With ideal conditions forecast for the week, more than 2500 of farmer Dave Chadwick's lambs have been culled, the first to be shorn before a panel of World Sheep Shearing Records Society judges this afternoon, when they must average at least 0.9kg of wool per lamb.
Today's record attempt, overseen by a panel of at least five headed by Australian judge Peter Artridge, was expected to start at 7am and end at 5pm, with four two-hour runs, two-half-hour "smoko" breaks, and an hour off for lunch.
In the 1999 record, near Benneydale in the King Country, the pace was set by Balme, who finished with 621, while Neil shore 600 and Ball 563. Balme opened the day with 154 in each of the runs before lunch and upped the pace in the afternoon for separate run tallies of 157 and 156. The latest effort will be the first record attempt in Southern Hawke's Bay since an eight-stand tally of 3316 in nine hours was shorn at Mangaorapa, near Porangahau, in December 1970.

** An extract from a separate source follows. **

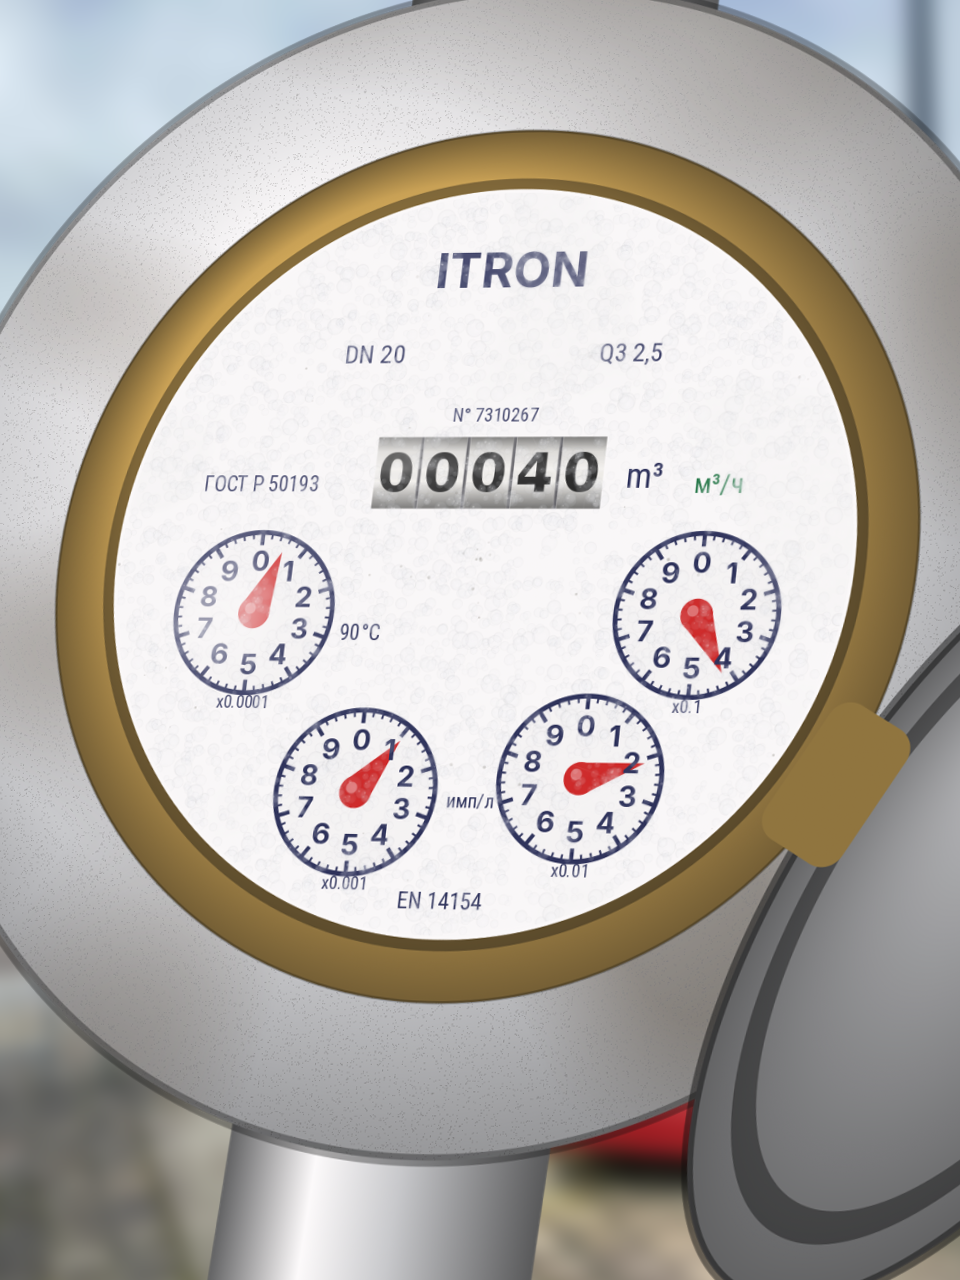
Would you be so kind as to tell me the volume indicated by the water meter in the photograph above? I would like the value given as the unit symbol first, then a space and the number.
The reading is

It will be the first of three shearing record attempts within three weeks. On February 5, Golden Shears champion John Kirkpatrick and three others will target a four-stand record in Southland. On February 12, King Country shearer Stacey Te Huia will tackle the ultimate tally, the nine-hour ewes record of 721 shorn by Hawke's Bay shearer Rodney Sutton in 2007.